*Try it*
Output every line from the beginning of the items through the line holding "Gérer le consentement aux cookies", inclusive, as a JSON list of strings with one string per line and blank lines omitted.

>>

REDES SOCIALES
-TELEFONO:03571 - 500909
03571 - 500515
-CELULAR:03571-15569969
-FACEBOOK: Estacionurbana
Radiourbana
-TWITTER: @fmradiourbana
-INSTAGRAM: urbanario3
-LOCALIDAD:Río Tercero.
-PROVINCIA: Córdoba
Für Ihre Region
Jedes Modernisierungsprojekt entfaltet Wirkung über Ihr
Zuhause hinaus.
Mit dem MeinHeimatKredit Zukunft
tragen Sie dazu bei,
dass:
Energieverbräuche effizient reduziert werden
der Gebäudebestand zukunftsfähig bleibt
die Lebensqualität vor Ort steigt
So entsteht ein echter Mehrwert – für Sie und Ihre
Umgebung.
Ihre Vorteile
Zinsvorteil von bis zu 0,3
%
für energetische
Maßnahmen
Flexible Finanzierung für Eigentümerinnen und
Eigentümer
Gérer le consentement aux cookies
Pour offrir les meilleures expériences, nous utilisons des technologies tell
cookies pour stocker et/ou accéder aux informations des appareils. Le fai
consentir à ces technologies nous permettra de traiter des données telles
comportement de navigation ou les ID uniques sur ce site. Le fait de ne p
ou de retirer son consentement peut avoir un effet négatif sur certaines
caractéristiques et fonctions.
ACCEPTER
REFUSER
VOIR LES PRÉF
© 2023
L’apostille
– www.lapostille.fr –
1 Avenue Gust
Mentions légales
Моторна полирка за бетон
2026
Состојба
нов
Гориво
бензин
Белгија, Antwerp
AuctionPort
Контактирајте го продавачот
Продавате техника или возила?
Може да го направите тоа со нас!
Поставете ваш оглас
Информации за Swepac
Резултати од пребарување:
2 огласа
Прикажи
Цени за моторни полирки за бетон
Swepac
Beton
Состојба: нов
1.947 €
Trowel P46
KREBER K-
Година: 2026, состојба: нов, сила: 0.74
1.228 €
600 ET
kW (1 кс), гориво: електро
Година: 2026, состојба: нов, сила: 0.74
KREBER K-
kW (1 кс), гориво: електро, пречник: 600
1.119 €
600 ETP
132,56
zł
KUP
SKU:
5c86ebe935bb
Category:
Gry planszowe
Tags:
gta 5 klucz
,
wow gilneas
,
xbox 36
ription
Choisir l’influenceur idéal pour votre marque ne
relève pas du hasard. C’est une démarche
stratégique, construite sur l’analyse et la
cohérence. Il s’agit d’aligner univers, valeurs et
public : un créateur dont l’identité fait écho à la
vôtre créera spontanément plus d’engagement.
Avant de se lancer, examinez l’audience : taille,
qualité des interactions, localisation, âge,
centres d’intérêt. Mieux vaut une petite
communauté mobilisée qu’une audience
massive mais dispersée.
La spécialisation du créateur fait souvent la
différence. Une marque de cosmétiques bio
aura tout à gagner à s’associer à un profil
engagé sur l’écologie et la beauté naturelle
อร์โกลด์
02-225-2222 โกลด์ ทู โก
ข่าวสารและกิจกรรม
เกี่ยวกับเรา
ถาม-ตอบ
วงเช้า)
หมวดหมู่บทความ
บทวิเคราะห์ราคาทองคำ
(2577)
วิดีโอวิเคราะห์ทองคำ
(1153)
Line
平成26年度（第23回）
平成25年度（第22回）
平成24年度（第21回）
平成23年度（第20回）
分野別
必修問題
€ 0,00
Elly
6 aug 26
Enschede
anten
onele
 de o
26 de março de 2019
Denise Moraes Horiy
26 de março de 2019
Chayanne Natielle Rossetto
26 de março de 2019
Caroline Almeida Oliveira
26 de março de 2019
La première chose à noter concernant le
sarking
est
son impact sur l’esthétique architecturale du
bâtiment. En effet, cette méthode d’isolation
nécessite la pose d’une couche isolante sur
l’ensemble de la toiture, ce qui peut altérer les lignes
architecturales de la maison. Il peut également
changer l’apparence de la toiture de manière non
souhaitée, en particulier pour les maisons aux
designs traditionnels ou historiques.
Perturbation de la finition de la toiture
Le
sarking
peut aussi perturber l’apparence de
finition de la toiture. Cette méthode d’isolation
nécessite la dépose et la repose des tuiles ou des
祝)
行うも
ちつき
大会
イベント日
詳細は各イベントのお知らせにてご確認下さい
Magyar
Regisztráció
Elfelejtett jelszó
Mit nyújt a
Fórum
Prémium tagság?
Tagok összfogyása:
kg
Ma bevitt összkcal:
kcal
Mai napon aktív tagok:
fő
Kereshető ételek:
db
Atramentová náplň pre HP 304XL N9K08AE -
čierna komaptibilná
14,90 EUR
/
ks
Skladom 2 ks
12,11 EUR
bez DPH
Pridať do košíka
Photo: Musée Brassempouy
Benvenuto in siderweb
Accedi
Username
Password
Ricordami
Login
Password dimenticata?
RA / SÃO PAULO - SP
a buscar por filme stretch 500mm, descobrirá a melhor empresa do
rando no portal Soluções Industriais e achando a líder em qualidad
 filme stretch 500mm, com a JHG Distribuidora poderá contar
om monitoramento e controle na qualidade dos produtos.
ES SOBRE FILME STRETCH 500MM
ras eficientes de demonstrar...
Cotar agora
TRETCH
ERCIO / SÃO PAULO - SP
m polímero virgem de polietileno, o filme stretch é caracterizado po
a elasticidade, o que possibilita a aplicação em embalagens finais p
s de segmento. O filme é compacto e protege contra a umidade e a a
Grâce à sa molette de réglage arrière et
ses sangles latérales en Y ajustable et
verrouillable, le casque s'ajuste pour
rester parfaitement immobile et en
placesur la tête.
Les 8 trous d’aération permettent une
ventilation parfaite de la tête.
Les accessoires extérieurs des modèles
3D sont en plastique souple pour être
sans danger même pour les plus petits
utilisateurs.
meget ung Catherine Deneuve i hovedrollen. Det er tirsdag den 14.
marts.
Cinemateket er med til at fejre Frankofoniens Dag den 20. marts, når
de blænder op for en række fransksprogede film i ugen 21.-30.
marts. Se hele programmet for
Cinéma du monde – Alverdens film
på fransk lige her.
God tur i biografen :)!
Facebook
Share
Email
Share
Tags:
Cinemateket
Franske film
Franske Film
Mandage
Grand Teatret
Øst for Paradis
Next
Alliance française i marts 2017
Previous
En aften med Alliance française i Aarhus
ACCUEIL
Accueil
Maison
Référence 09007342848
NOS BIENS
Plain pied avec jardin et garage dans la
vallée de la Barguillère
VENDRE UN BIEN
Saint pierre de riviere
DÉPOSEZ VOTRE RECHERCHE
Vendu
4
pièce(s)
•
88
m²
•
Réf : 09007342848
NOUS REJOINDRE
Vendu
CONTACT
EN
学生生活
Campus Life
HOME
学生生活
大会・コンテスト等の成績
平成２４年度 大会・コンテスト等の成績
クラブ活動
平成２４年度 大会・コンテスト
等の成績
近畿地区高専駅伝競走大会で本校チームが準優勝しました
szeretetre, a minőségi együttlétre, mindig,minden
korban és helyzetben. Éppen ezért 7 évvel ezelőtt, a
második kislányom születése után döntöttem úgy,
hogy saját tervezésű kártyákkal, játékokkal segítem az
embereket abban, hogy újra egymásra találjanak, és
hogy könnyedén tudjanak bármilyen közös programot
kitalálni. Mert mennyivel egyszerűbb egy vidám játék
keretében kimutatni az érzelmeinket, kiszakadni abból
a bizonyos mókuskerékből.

<<

*Response*
[
  "REDES SOCIALES",
  "-TELEFONO:03571 - 500909",
  "03571 - 500515",
  "-CELULAR:03571-15569969",
  "-FACEBOOK: Estacionurbana",
  "Radiourbana",
  "-TWITTER: @fmradiourbana",
  "-INSTAGRAM: urbanario3",
  "-LOCALIDAD:Río Tercero.",
  "-PROVINCIA: Córdoba",
  "Für Ihre Region",
  "Jedes Modernisierungsprojekt entfaltet Wirkung über Ihr",
  "Zuhause hinaus.",
  "Mit dem MeinHeimatKredit Zukunft",
  "tragen Sie dazu bei,",
  "dass:",
  "Energieverbräuche effizient reduziert werden",
  "der Gebäudebestand zukunftsfähig bleibt",
  "die Lebensqualität vor Ort steigt",
  "So entsteht ein echter Mehrwert – für Sie und Ihre",
  "Umgebung.",
  "Ihre Vorteile",
  "Zinsvorteil von bis zu 0,3",
  "%",
  "für energetische",
  "Maßnahmen",
  "Flexible Finanzierung für Eigentümerinnen und",
  "Eigentümer",
  "Gérer le consentement aux cookies"
]